◆ What you should do ◆
How many lines in the rows below contain the word "card"? Reply with the number alone.

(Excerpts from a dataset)
=======
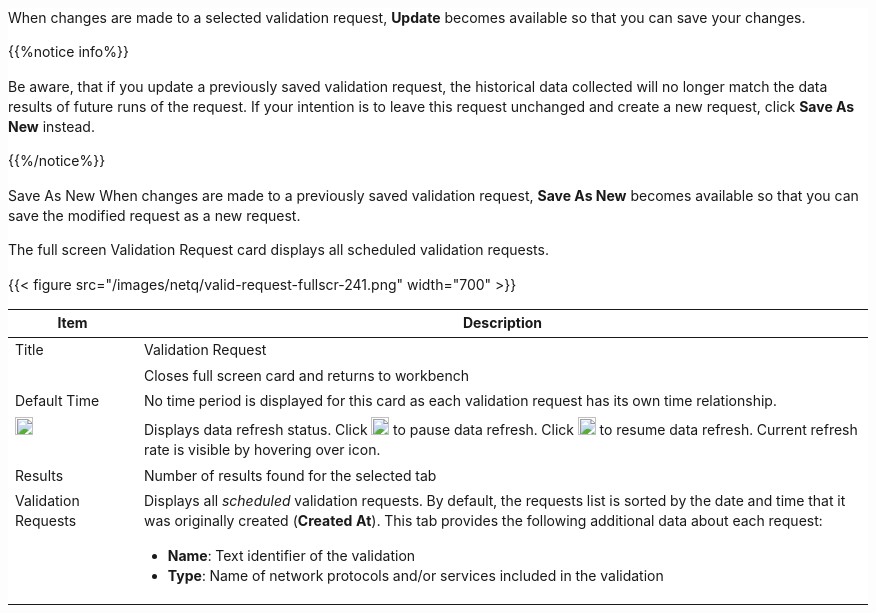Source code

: <td>When changes are made to a selected validation request, <strong>Update</strong> becomes available so that you can save your changes.
<p>{{%notice info%}}</p>
<p>Be aware, that if you update a previously saved validation request, the historical data collected will no longer match the data results of future runs of the request. If your intention is to leave this request unchanged and create a new request, click <strong>Save As New</strong> instead.</p>
<p>{{%/notice%}}</p></td>
</tr>
<tr class="odd">
<td>Save As New</td>
<td>When changes are made to a previously saved validation request, <strong>Save As New</strong> becomes available so that you can save the modified request as a new request.</td>
</tr>
</tbody>
</table>

The full screen Validation Request card displays all scheduled
validation requests.

{{< figure src="/images/netq/valid-request-fullscr-241.png" width="700" >}}

<table>
<colgroup>
<col style="width: 15%" />
<col style="width: 85%" />
</colgroup>
<thead>
<tr class="header">
<th>Item</th>
<th>Description</th>
</tr>
</thead>
<tbody>
<tr class="odd">
<td>Title</td>
<td>Validation Request</td>
</tr>
<tr class="even">
<td><img src="https://icons.cumulusnetworks.com/01-Interface-Essential/33-Form-Validation/close.svg" height="14" width="14"/></td>
<td>Closes full screen card and returns to workbench</td>
</tr>
<tr class="odd">
<td>Default Time</td>
<td>No time period is displayed for this card as each validation request has its own time relationship.</td>
</tr>
<tr class="odd">
<td><img src="https://icons.cumulusnetworks.com/01-Interface-Essential/42-Multimedia-Controls/button-pause.svg" height="18" width="18"/></td>
<td>Displays data refresh status. Click <img src="https://icons.cumulusnetworks.com/01-Interface-Essential/42-Multimedia-Controls/button-pause.svg" height="18" width="18"/> to pause data refresh. Click <img src="https://icons.cumulusnetworks.com/52-Arrows-Diagrams/01-Arrows/arrow-button-circle-right.svg" height="18" width="18"/> to resume data refresh. Current refresh rate is visible by hovering over icon. </td>
</tr>
<tr class="even">
<td>Results</td>
<td>Number of results found for the selected tab</td>
</tr>
<tr class="odd">
<td>Validation Requests</td>
<td>Displays all <em>scheduled</em> validation requests. By default, the requests list is sorted by the date and time that it was originally created (<strong>Created At</strong>). This tab provides the following additional data about each request:
<ul>
<li><strong>Name</strong>: Text identifier of the validation</li>
<li><strong>Type</strong>: Name of network protocols and/or services included in the validation</li>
=======
◆ Exercise answer ◆
3